In recent years Mr. Romney has regretted some of the decisions he made...

LOL...

It seems you miss things like this:

“Something even worse would have happened if they had remained as they were before Bain bought them. It would have been a steady stream of cuts and layoffs.”

Anyway, saving 6000 jobs that one can actually point to is a good thing. Some day you should count all the Staples employees, their jobs were saved by Romney as well, in fact most of the Staples you see today exist because Romney helped to save that company. Most of those jobs were "created" not "or saved"...
 
LOL...

It seems you miss things like this:

“Something even worse would have happened if they had remained as they were before Bain bought them. It would have been a steady stream of cuts and layoffs.”
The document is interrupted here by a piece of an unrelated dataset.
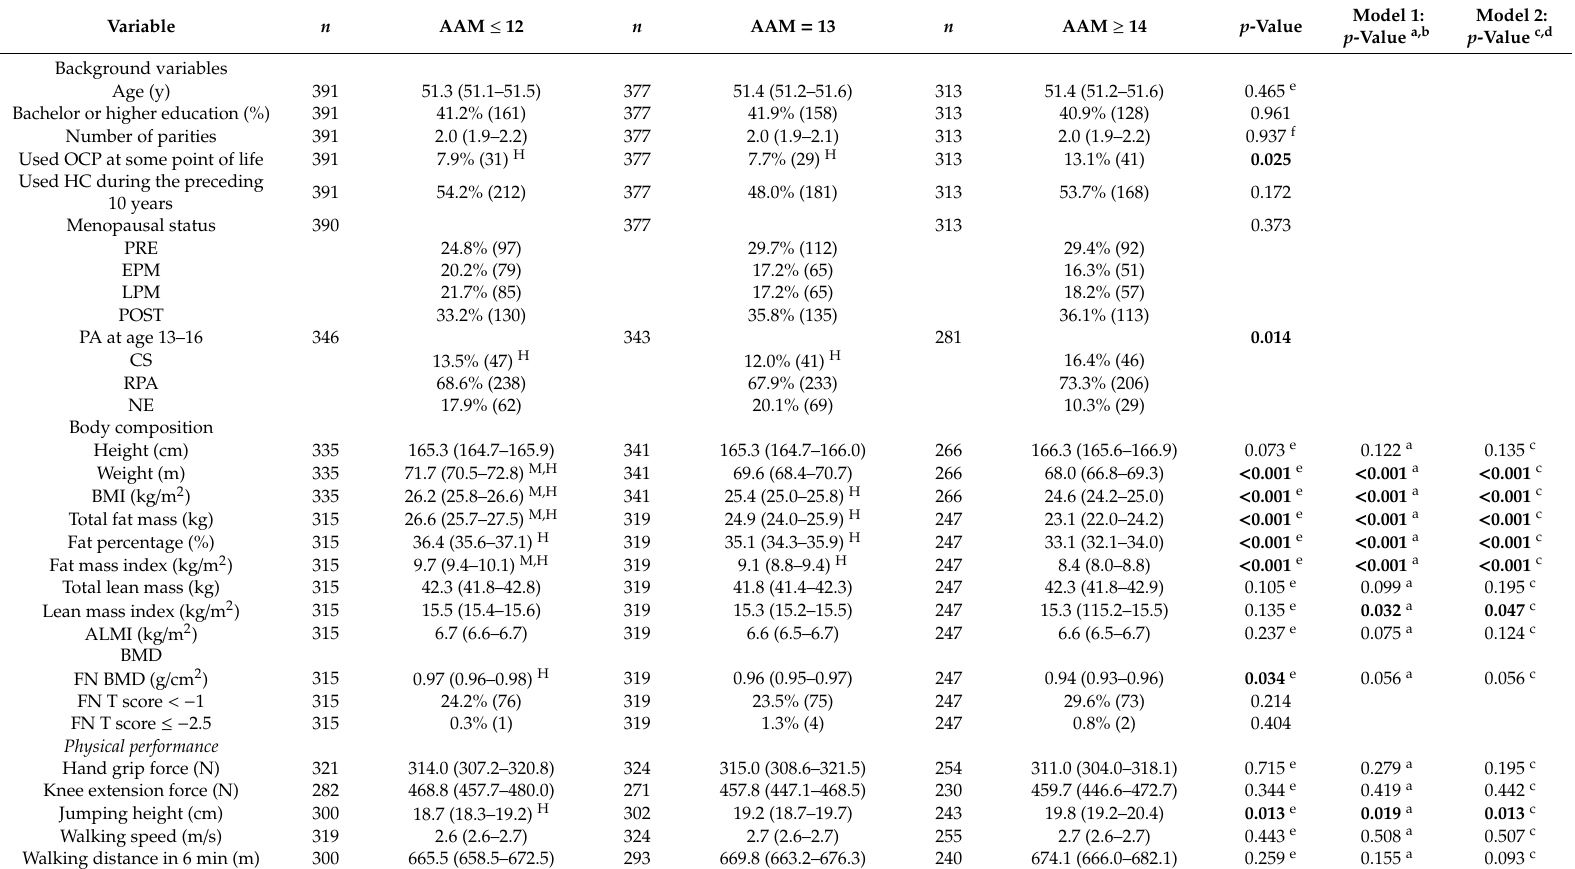
Table 3. Midlife characteristics of the participants according to di ff erent menarcheal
Anyway, saving 6000 jobs that one can actually point to is a good thing. Some day you should count all the Staples employees, their jobs were saved by Romney as well, in fact most of the Staples you see today exist because Romney helped to save that company. Most of those jobs were "created" not "or saved"...

The disparaging way you continually refer to the latter is pretty weird.

As though saving jobs isn't a worthwhile endeavor....
 
The disparaging way you continually refer to the latter is pretty weird.

As though saving jobs isn't a worthwhile endeavor....

I usually do that because they simply say they've "orsaved" whatever number they like without something like this company to point to... It's a silly measure... We need him to stop "orsaving" and start doing some of the creating.
 
The disparaging way you continually refer to the latter is pretty weird.

As though saving jobs isn't a worthwhile endeavor....

Onceler yurt has gotten free from his cage and is flinging poo all over the place like a monkey with a spastic colon. I know you need a break here and there, but when you're off yurt duty it really shows.